O público é apresentado a toda a fauna política que orbita Getúlio, fauna rotulada no rodapé das cenas, à moda dos documentários – estratégia necessária, já que quase a totalidade desses homens, embora fundamental para o desenlace político, é meramente episódica, subaproveitada na economia do drama: Lacerda (Alexandre Borges) é mais bem delineado; Alexandre Nero dá um interessante – ainda que convencional – coronel Scaffa; mas o “deputado da oposição” desempenhado por Daniel Dantas (o rótulo sugestivo da IMDB patenteia a inação da personagem) é limitado a lançar diatribes contra o presidente, nas mesas de reunião; enquanto que o vice Café Filho (?) ou Clarisse Vargas (Clarisse Abujamra) não falam três linhas, cada um, ao longo da película. 
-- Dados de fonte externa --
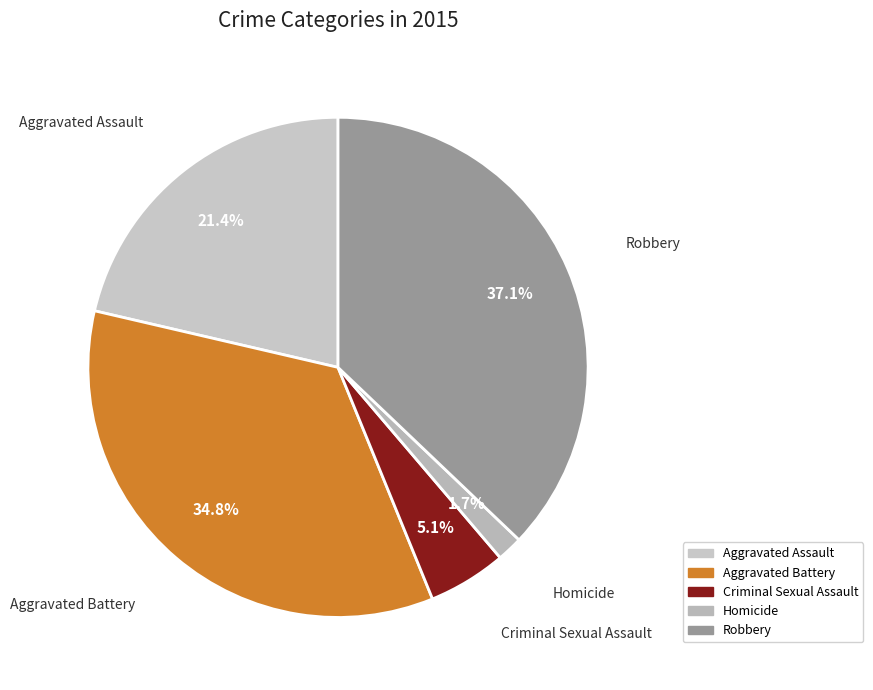

Does Homicide account for over 50% of the chart?

No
Confesso que não compreendi muito bem a história. Demérito meu, mas não só. Careço do contexto histórico, meu conhecido apenas en passant. Mas era obrigação do drama fornecê-lo a contento, especialmente porque ele se quer um documentário linear. Cabe à obra situar o público com mais precisão no assunto que está a desvelar, sob a pena de ele se perder pelo caminho. 
Talvez ajudasse a redução da vasta gama de personagens coadjuvantes e a maior exploração dos restantes, no interior da ação. Fecho os olhos para redesenhar o plot em minha mente e vejo sequências sem fim de homens tensos, a subir e descer escadas, a caminhar entre o povo, a dar entrevistas bombásticas cujo conteúdo não retive. 
Vejo, em contrapartida, uma Drica Moraes luminosa, fechada num primeiro plano, toda emoção e toda sussurro, dirigindo-se à personagem de Getúlio: “Papai”. Uma palavra, e todo um mundo de emoção e de tensão se materializa em minha frente, cinematograficamente. Esse enquadramento emocional o filme atinge, infelizmente, poucas vezes – todas em que Moraes está em cena –, não obstante a ciranda de emoções que caracterizou todo o projeto (na Marília Gabriela de domingo, 11, a produtora do longa, Carla Camurati, debruçou-se longamente sobre o assunto), e a leitura afetiva da própria persona pública de Getúlio, o “pai” de toda uma nação nos idos de 50, e de uma parte considerável dela, mesmo hoje. 
Um elogio necessário ao roteiro de João Jardim (também diretor do filme), Tereza Frota e George Moura é que ele não rola pela ladeira íngreme da hagiografia. Caracteriza o biografado rastejante na sua carcaça imensa, baratinado frente à avalanche de ocorridos que lhe fogem ao controle. Getúlio não suporta a pressão e se suicida – todo o folclore em torno de suas duas últimas semanas e do fatídico ocorrido é abandonado, e com isso qualquer viés sensacionalista, o que é louvável. 
E mais: Tony Ramos dá corpo com brio à personagem. Não se parece com Vargas, mas tampouco consigo. Consegue, a despeito da maquiagem que lhe deforma a face, trabalhá-la de modo minucioso, exacerbando a gama de sentimentos à baila. Seus bate-bolas com Drica Moraes são excelentes (eles poderiam se multiplicar na trama). Encena-se aí a elaboração da personagem para além de sua faceta pública, um ensaio de submersão em seu psicológico que enriquece a tessitura cinematográfica do drama.
Já Drica Moraes está memorável em cena. Domina cada milímetro de sua expressão porque o rosto é todo seu, liberto das agressividades da medicina estética. Mostra cada um de seus anos, cada uma de suas rugas, provando cabalmente quanto as marcas do tempo e da história pessoal da mulher dão complexidade à atriz. Ela é o sumo do filme. Bravíssima. Não a percam por nada.